> [Text segment]
☆ ☆ ☆ ☆

Unlike the showy new build McMansions around it, it’s hidden from the road. Although the nearest house is only at the end of its drive, it’s not somewhere that encourages visitors, if you hadn’t been there before you’d never find the place. The world is kept at arms length.

As recently as the mid-nineties Loudoun County would have been the back of beyond, now the locals are moaning it’s become a burg of sub divisions. McMansions for defence contractors who commute to DC and pay the priced-out Loudouners to work their hobby farms. One of our hosts told us how amazed the locals had been to hear how, two weeks before, Stuart had been woken to find a bear raiding his dustbins, “This is the suburbs now! You just don’t get bears here!”

The stone farmhouse is framed with recycled Oak beams, you could easily imagine them leaving Deptford creek {a natural dry dock in south london] as parts of a sixteenth century ship, they’re heavily studded with hand forged square nails and scored with the rebates of previous uses. The house has twisted over the years, it creaks, whistles and groans like an aging mutt making itself comfortable by the fire. Its rough block work walls and wide balconies are, like the locals when viewed from an English sensibility, the point where an east-coast folksiness meets the trimmed goatee of southern charm.

Stuart: ‘Come on out you’ll love it, I’ve given my republican gun nut neighbour permission to hunt on the land, and he’s given me a freezer full of venison already’.
SBW: Will he take me hunting?
Stuart: ‘He says he’d love to, he tried to take me, so I told him about you. He’s right up for it.’

By the time I arrived at the farm Stuart was dead and I’d forgotten all about republican gun nut neighbors.
The Republican Gun-nut Neighbour came by to introduce himself on our first morning.
[He really did introduce himself 'Hi I'm the republican gun nut neighbor']
Short, with white hair, his lively eyes clouded by dismay. Walking on eggshells, he tries to get the measure of us and of our grief. We are bound together by the feeling that suddenly the world’s a different, less pleasing shape.

When someone really is your friend you don’t need to agree with them to enjoy their company. The contrarians are drawn together, which side of the argument they’ve planted their flag on is less important than the joy of the argument itself. If Stuart ever had two friends who agreed, he’d fall out with one or both of them. The mark of his friendship was how many times you’d fallen back in with him. To keep the world on its toes he employed an unusual mix of prickliness and open hearted charm that was by turns confusing and beguiling. In counterpoint to RGN’s republican-gun-nut-ism, Stuart was a dyed-in-the-wool lefty, but I could instantly see how they’d have been such great pals. If you’re really good at arguing, and have well thought out supporting evidence at your fingertips, the one thing you’d crave is a worthy adversary. Preferably a self-employed worthy adversary, so that the whole day can be dedicated to thrust, feign and riposte.

☆ ☆ ☆ ☆

> [Raw data]
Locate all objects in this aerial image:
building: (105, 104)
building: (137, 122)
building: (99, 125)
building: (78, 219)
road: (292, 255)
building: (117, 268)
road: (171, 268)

☆ ☆ ☆ ☆

> [Written tasks]
**1)** Answer these questions about the essay on the Loudoun County farmhouse:
(a) What animal had Stuart woken to find raiding his dustbins?
(b) What are the farmhouse's frames made of?
(c) What had the neighbor already given Stuart in return for permission to hunt on the land?
**2)** Reproduce word for word the part of the farmhouse essay starting with "By the time" and going on through "our first morning.".
The data is not needed for anything asked here.

> [Results for the exercise]
**1)**
(a) A bear.
(b) Recycled oak beams.
(c) A freezer full of venison.

**2)**
By the time I arrived at the farm Stuart was dead and I’d forgotten all about republican gun nut neighbors.
The Republican Gun-nut Neighbour came by to introduce himself on our first morning.